Funded by a large grant from the NEF, ‘Your Voice Matters. What’s Your Story?’ is a multifaceted project that creates a platform for the Needham High School community to share their stories and connect with one another, while also creating spaces for students to think critically and empathically. The authors of the grant, Kate Bergeron, Robyn Briggs, and Nicole Burnor, worked closely with Maria Sartori and other members of the FPA department to make this project come alive.

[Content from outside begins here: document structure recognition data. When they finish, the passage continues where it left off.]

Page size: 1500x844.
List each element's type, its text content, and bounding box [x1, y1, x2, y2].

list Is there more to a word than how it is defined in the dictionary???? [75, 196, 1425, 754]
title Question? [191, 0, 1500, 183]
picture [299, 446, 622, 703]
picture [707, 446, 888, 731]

The project involves the creation of a professional gallery space at the high school which will have rotating exhibitions of student artwork based around various themes. The first exhibition is to be a Fine & Performing Arts (FPA) Department curated art show, ‘Your Voice Matters, What’s Your Story?’ centered around the theme of empathy as it relates to equity.

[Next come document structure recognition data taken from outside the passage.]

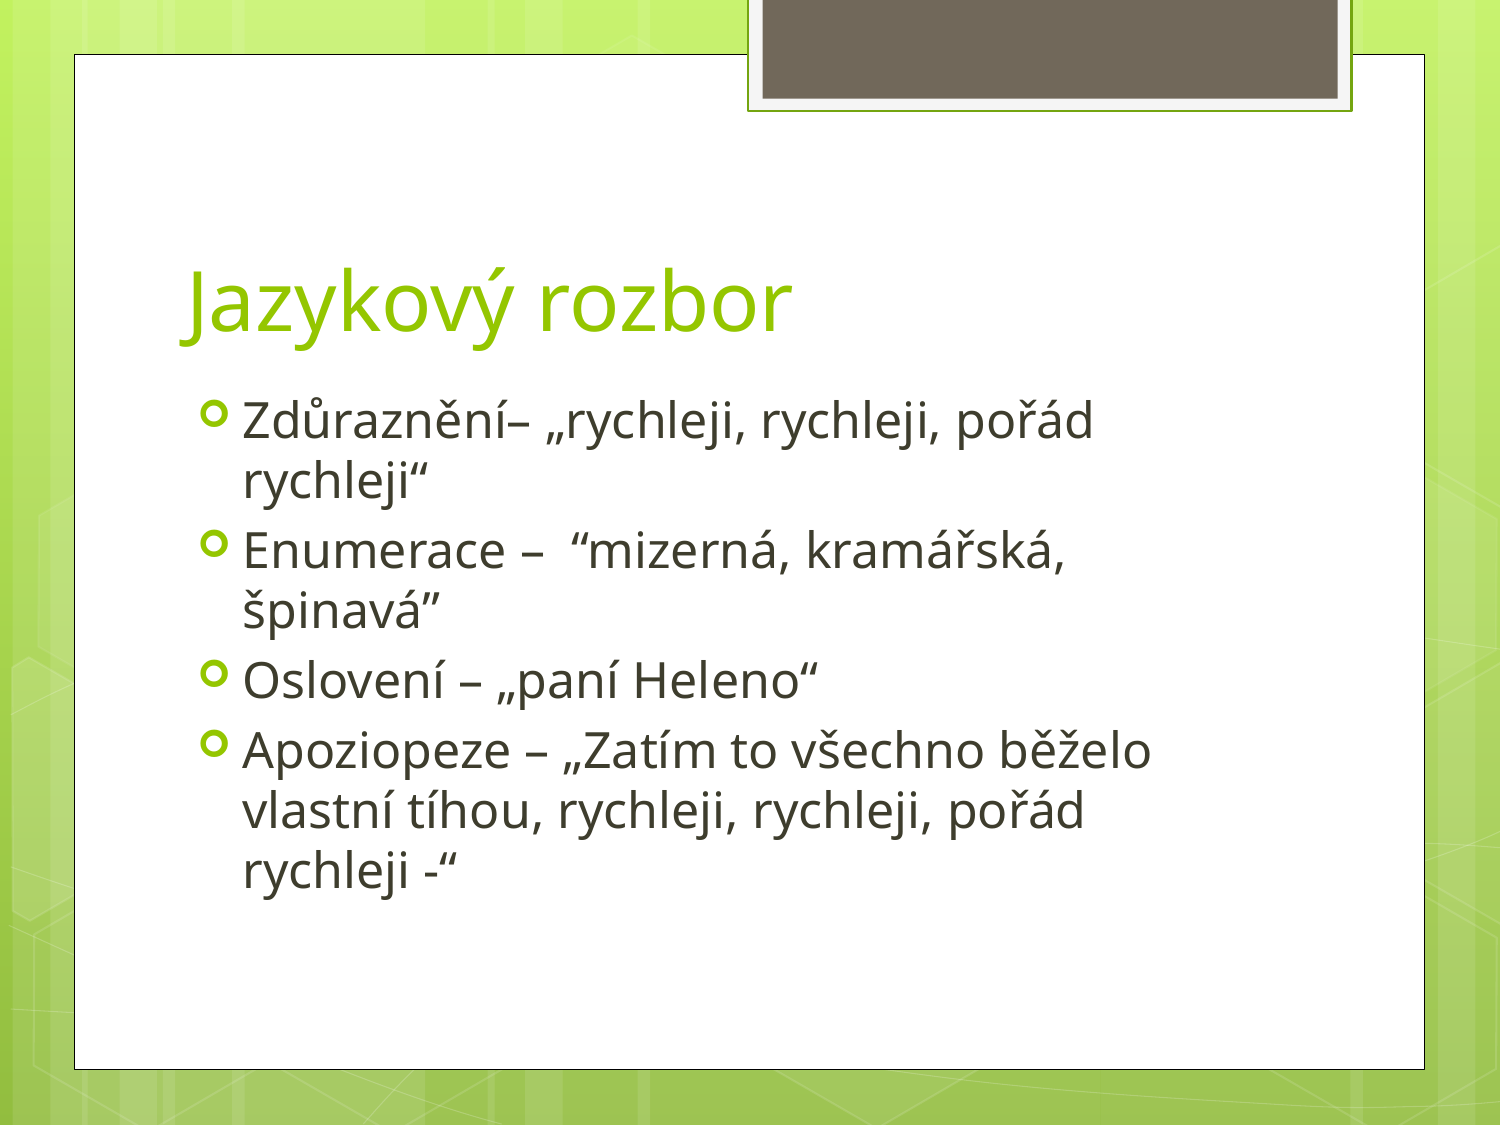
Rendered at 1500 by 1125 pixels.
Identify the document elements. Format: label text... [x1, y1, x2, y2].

list Zdůraznění– „rychleji, rychleji, pořád rychleji“ Enumerace – “mizerná, kramářská, špinavá” Oslovení – „paní Heleno“ Apoziopeze – „Zatím to všechno běželo vlastní tíhou, rychleji, rychleji, pořád rychleji -“ [171, 381, 1283, 957]
title Jazykový rozbor [171, 168, 1324, 357]
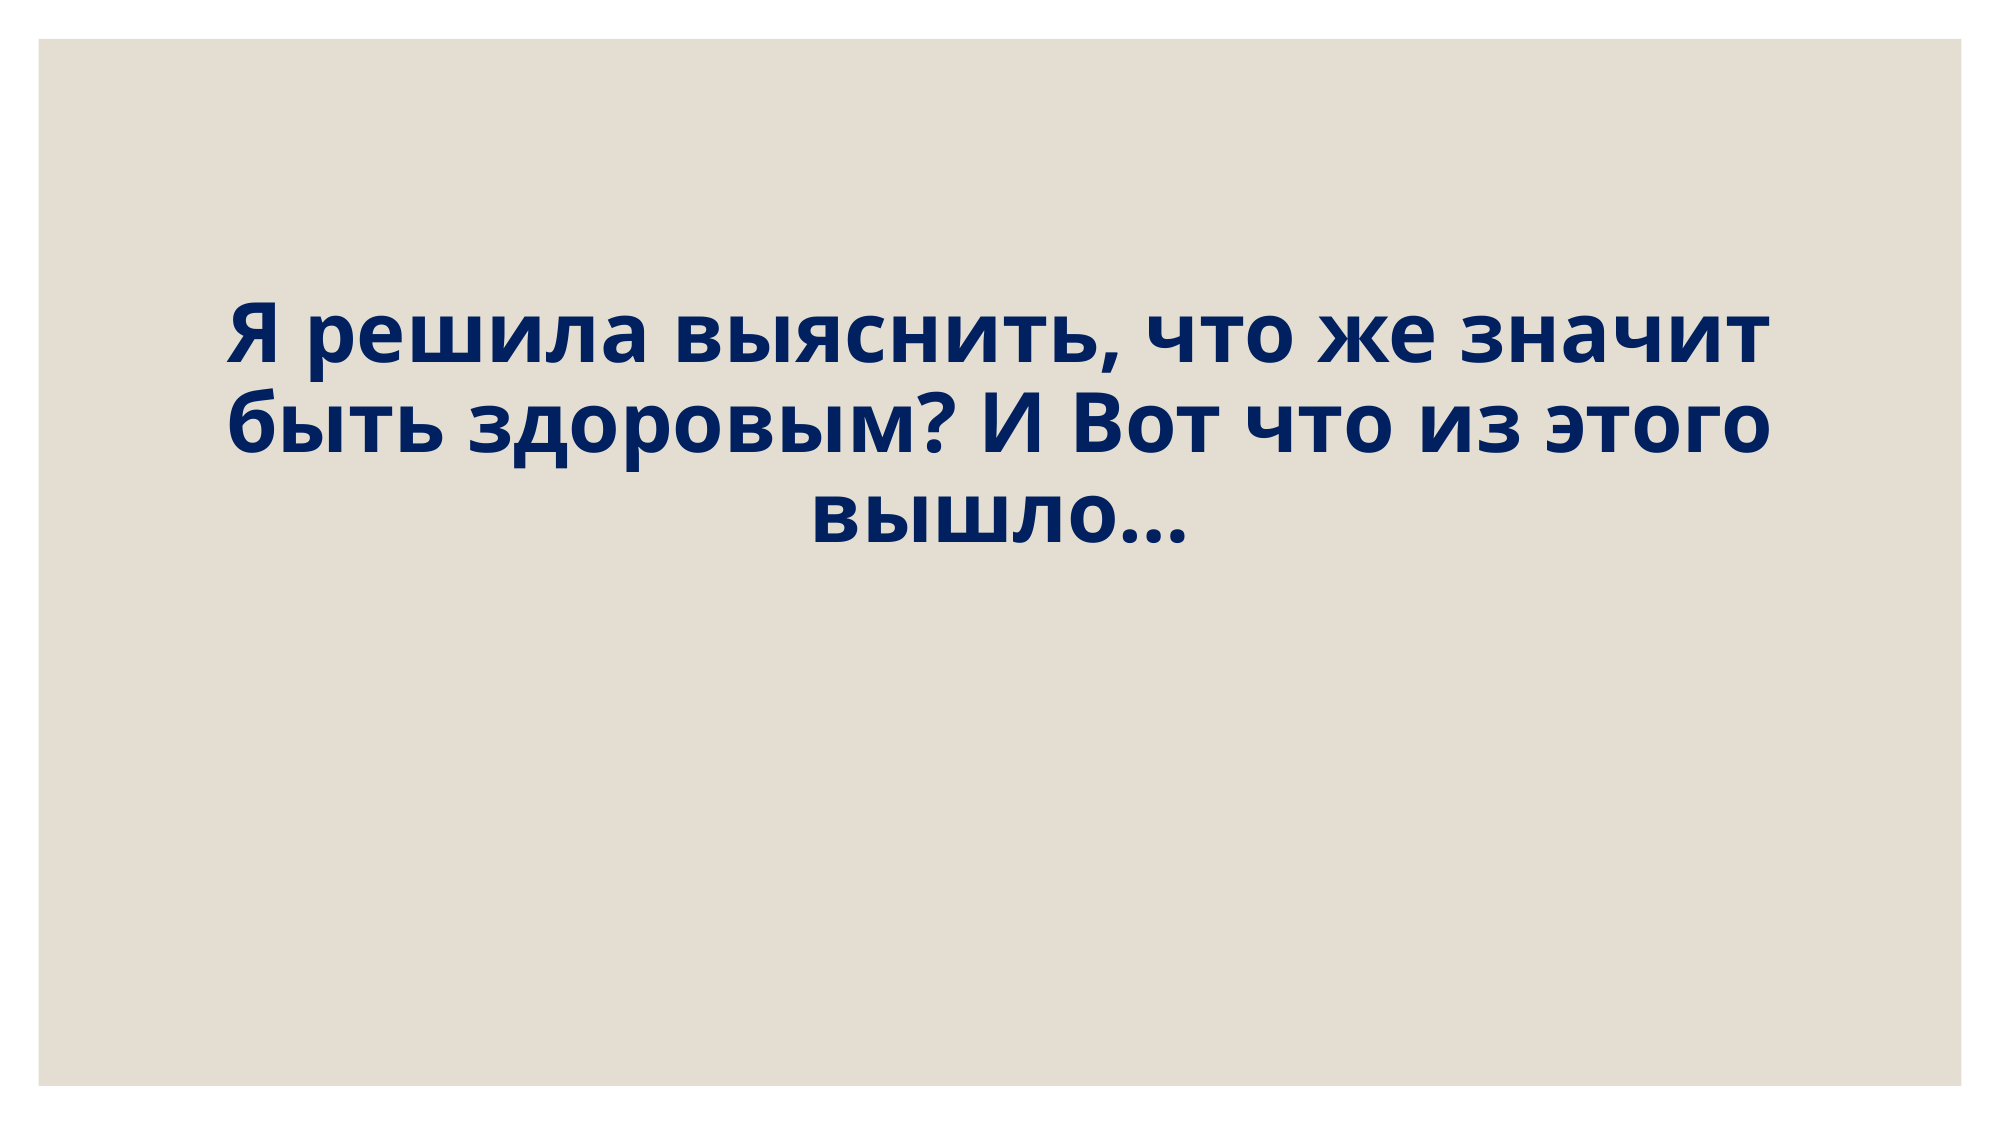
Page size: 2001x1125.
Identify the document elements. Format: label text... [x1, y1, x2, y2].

While this inaugural exhibition was unable to take place in April as planned, many other components of the project have been accomplished and the work continues. According to the grant writers, before the abrupt COVID interruption last spring, they collaborated with a Boston-based community project duo, The Cauldron, who hosted a workshop on the high school’s One Day and taught a Master Class with the Senior Studios students. They also organized a FPA Department field trip to the Museum of Fine Arts to see the exhibition, Women Take the Floor. In addition, Senior Studios students collaborated to design and work on a permanent mural installation at Needham High School.
The grant writers also began, before the schools shut down, to order supplies for the new gallery space for visual and digital arts, Gallery 450’s, to be created in the new wing of the high school. These include items such as hanging supplies and display cases as well as a TV to exhibit digital art. They now continue to work on ordering supplies for the new gallery space.
And there are more benefits to come from this innovative program. As Nicole Burnor put it, “We are also looking forward to collaborating with Own Your Peace and to continue creating spaces for our students to build community and foster the value of diversity.”